What is in this for you? Do you have a very nice house in a nice area you couldn't afford alone - that's the only reason I can think of to stay.

noblemilkyway · 17/01/2024 16:55

ThirtyThrillionThreeTrees · 17/01/2024 15:12

There isn't a written document in the world that will make this work for everyone.

He has has another written document already - his marraige certificate and he hasn't abided by that either.

The written agreement means nothing - there's no recourse for you whether he abides by it or not.

Can I ask why you want a open marraige? Not judging, it works for some, but it appears to be a "avoid divorce at any cost" arrangement rather than an open marraige that works for both people.

I suppose an open marriage was something we talked about last year as possibly a way of still be married but also injecting a bit of spice into our lives.

OP posts:
Longandsuffering · 17/01/2024 16:56

I've read all the updates and I believe you are genuinely just burying your head in the sand. I have no opinions about open marriages if done in the right way. However, you know that he is bullshitting right? He knew exactly what he was doing when he betrayed you. He just didn't want to risk you saying no so thought he would help himself.
He doesn't love you. He just doesn't. He has behaved so disrespectfully I just can't see why you would put up with this. He doesn't mind if you get divorced or stay together. Have you heard yourself? That's not love!
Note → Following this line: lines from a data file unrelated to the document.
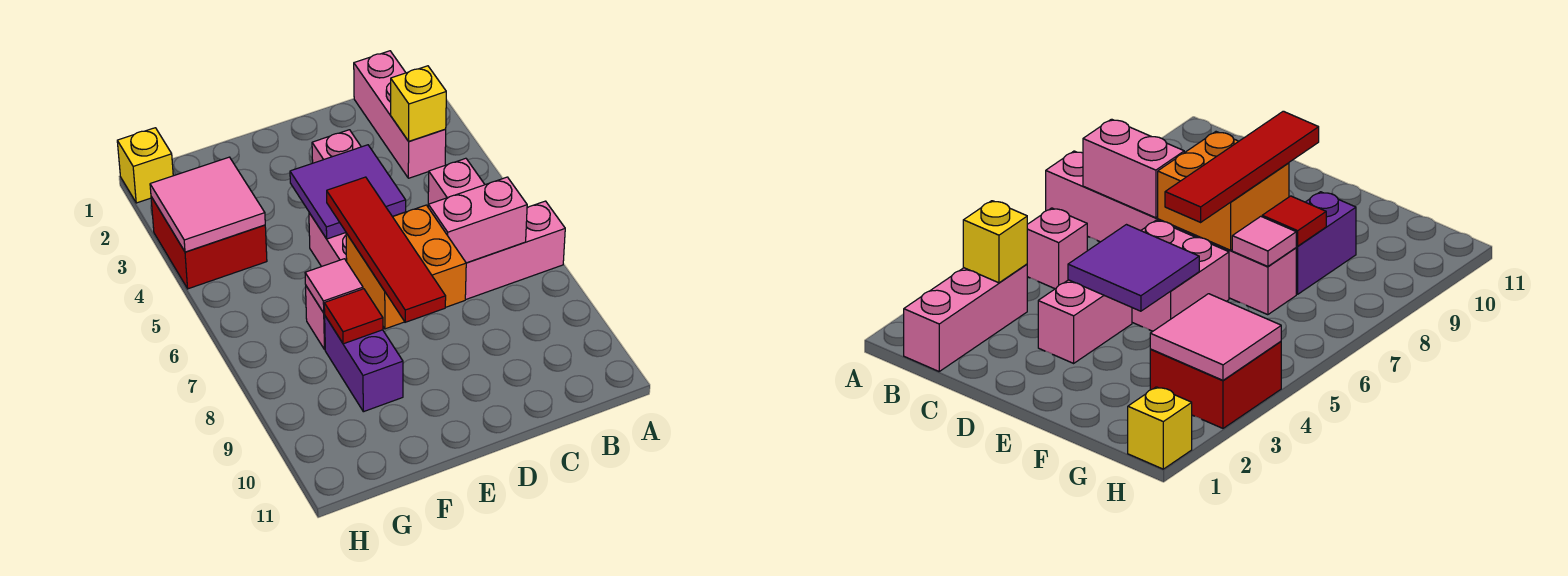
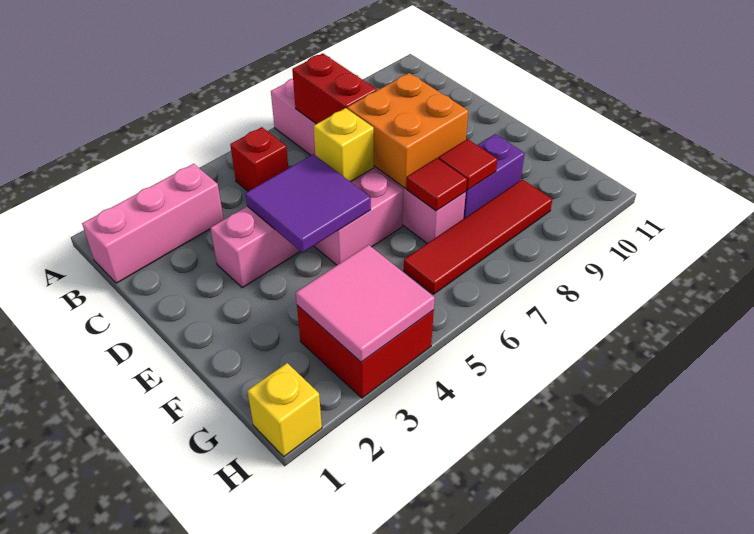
yellow 1x1 brick [391,66,446,141] -> yellow 1x1 brick moved to [314,108,374,182]
pink 1x1 brick [428,158,485,204] -> red 1x1 brick [230,127,288,191]
pink 1x2 brick [428,177,527,263] -> red 1x2 brick [292,53,377,124]
red 1x4 tile [327,177,446,322] -> red 1x4 tile moved to [404,179,552,294]
pink 1x1 tile [305,259,363,313] -> red 1x1 tile [406,158,467,211]

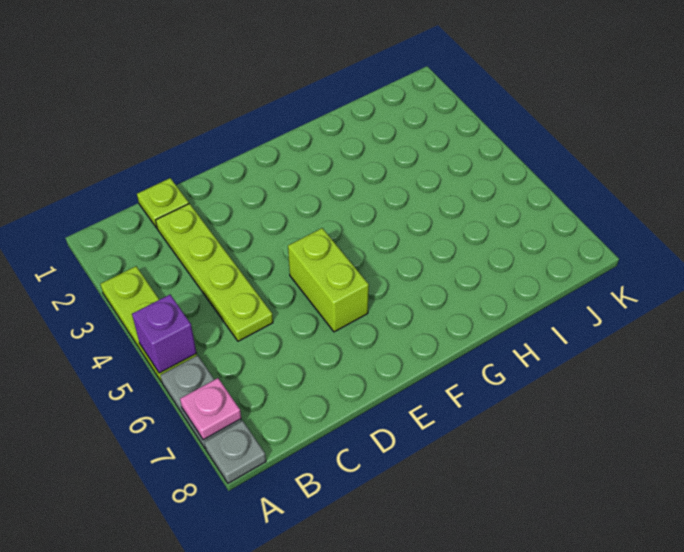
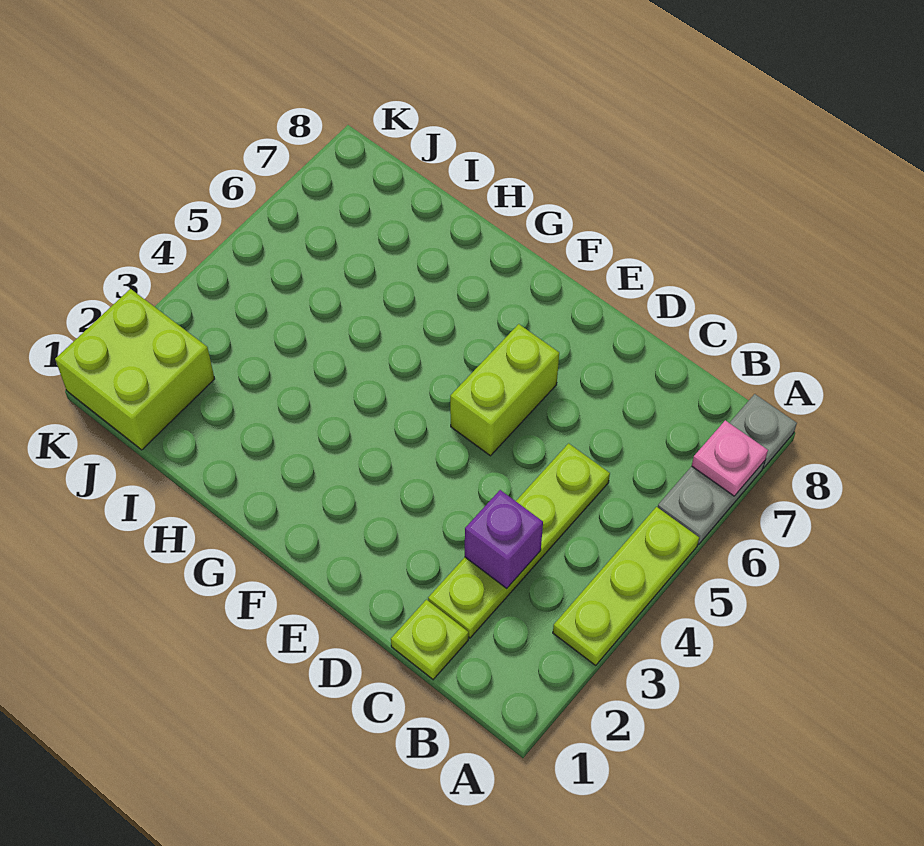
purple 1x1 brick [132,295,196,373] -> purple 1x1 brick moved to [465,490,543,589]
none -> lime 2x2 brick [55,289,215,450]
Have you actually discussed this with your marriage counsellor?

User1789 · 17/01/2024 16:56

It is still unclear why you need 'spice', when the original issue was poor communication and you feeling taken for granted?

Goldbar31 · 17/01/2024 16:56

Nope.

Lesserspottedmama · 17/01/2024 16:57

This is abysmal. What an horrendous example to set to your children. Degenerate behaviour, makes a mockery of marriage. If you still love each other then you need to drag yourselves back within the bounds of a marriage where decency, honesty, respect and some kind of a moral code features. Or divorce. You both deserve much better than the travesty of a mess you are digging yourselves into. Draw the line and make a new beginning either way, you must know in you heart that you are standing at the entry of an alleyway that stinks and no one in their right mind would turn into.